Aim of the task — Restate all of the entries exactly. Any picture in them should be skipped.

[Dataset records]

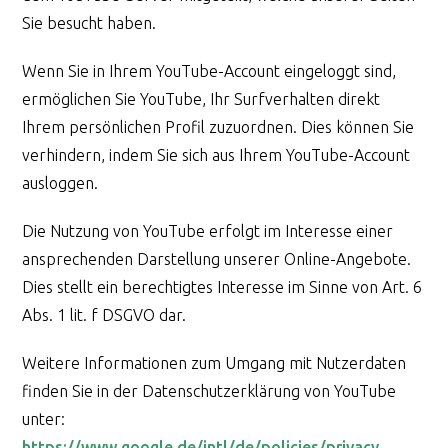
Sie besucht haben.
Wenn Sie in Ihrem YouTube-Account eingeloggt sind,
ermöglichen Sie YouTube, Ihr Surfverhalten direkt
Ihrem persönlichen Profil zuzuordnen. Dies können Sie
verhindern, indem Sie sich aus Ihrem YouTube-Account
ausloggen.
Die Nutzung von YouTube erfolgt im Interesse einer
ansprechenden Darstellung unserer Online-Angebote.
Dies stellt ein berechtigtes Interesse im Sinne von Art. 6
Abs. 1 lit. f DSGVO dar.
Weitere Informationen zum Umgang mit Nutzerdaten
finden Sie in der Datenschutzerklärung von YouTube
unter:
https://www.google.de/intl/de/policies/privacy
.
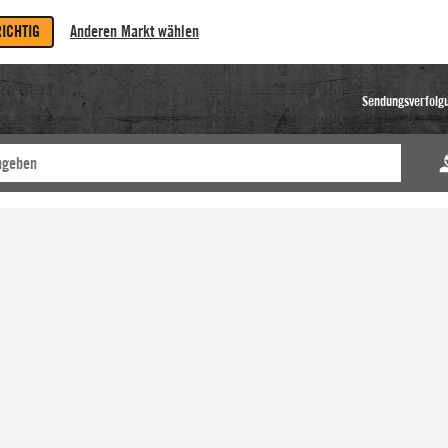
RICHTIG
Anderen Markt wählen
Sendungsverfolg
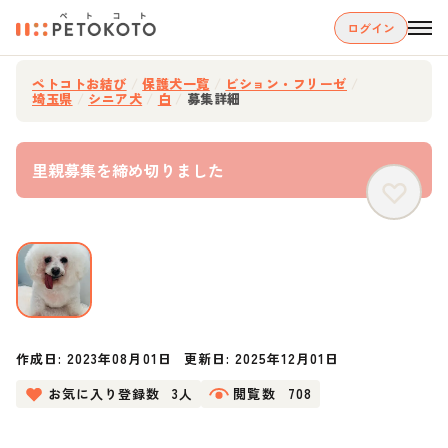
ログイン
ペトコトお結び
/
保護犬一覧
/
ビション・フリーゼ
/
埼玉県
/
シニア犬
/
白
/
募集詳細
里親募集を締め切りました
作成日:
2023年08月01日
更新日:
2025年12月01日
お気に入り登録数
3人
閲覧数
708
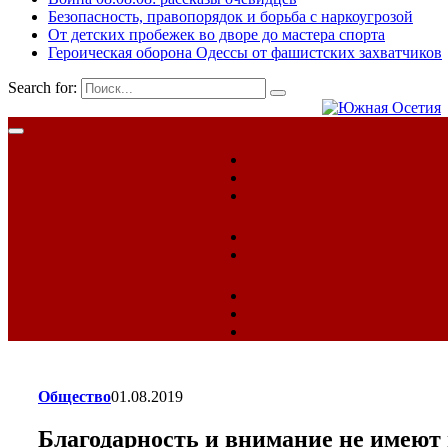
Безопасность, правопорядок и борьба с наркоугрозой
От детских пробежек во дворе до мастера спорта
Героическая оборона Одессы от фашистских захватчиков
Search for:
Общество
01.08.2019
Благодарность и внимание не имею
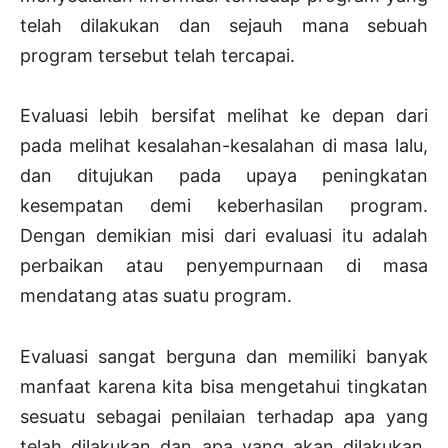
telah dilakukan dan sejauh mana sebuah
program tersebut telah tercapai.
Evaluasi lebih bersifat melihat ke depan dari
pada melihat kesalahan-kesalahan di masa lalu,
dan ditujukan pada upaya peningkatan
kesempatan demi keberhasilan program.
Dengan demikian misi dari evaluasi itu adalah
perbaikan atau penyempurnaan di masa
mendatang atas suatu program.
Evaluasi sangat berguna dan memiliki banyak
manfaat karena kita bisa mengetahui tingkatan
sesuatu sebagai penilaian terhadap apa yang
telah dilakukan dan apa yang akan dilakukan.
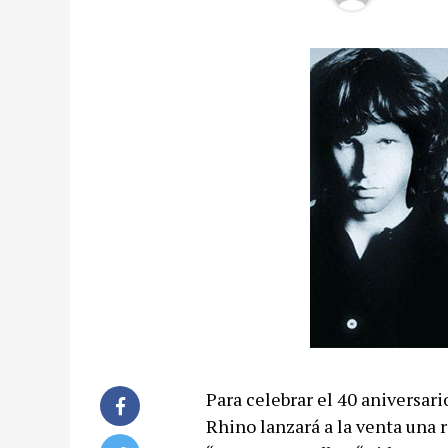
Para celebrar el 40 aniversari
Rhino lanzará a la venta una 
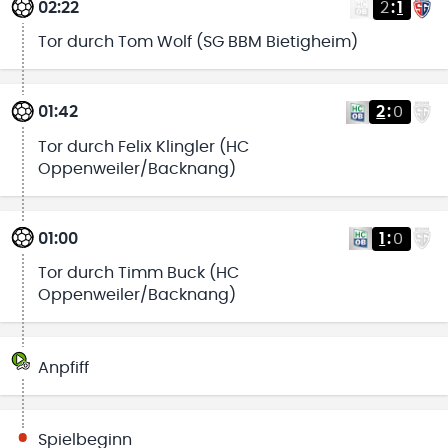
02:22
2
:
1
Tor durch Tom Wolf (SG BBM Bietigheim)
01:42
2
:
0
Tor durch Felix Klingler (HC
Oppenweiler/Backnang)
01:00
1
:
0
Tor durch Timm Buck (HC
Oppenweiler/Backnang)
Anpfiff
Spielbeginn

Exercise solution —
Sie besucht haben.
Wenn Sie in Ihrem YouTube-Account eingeloggt sind,
ermöglichen Sie YouTube, Ihr Surfverhalten direkt
Ihrem persönlichen Profil zuzuordnen. Dies können Sie
verhindern, indem Sie sich aus Ihrem YouTube-Account
ausloggen.
Die Nutzung von YouTube erfolgt im Interesse einer
ansprechenden Darstellung unserer Online-Angebote.
Dies stellt ein berechtigtes Interesse im Sinne von Art. 6
Abs. 1 lit. f DSGVO dar.
Weitere Informationen zum Umgang mit Nutzerdaten
finden Sie in der Datenschutzerklärung von YouTube
unter:
https://www.google.de/intl/de/policies/privacy
.
RICHTIG
Anderen Markt wählen
Sendungsverfolg
ログイン
ペトコトお結び
/
保護犬一覧
/
ビション・フリーゼ
/
埼玉県
/
シニア犬
/
白
/
募集詳細
里親募集を締め切りました
作成日:
2023年08月01日
更新日:
2025年12月01日
お気に入り登録数
3人
閲覧数
708
Безопасность, правопорядок и борьба с наркоугрозой
От детских пробежек во дворе до мастера спорта
Героическая оборона Одессы от фашистских захватчиков
Search for:
Общество
01.08.2019
Благодарность и внимание не имею
telah dilakukan dan sejauh mana sebuah
program tersebut telah tercapai.
Evaluasi lebih bersifat melihat ke depan dari
pada melihat kesalahan-kesalahan di masa lalu,
dan ditujukan pada upaya peningkatan
kesempatan demi keberhasilan program.
Dengan demikian misi dari evaluasi itu adalah
perbaikan atau penyempurnaan di masa
mendatang atas suatu program.
Evaluasi sangat berguna dan memiliki banyak
manfaat karena kita bisa mengetahui tingkatan
sesuatu sebagai penilaian terhadap apa yang
telah dilakukan dan apa yang akan dilakukan.
Para celebrar el 40 aniversari
Rhino lanzará a la venta una 
02:22
2
:
1
Tor durch Tom Wolf (SG BBM Bietigheim)
01:42
2
:
0
Tor durch Felix Klingler (HC
Oppenweiler/Backnang)
01:00
1
:
0
Tor durch Timm Buck (HC
Oppenweiler/Backnang)
Anpfiff
Spielbeginn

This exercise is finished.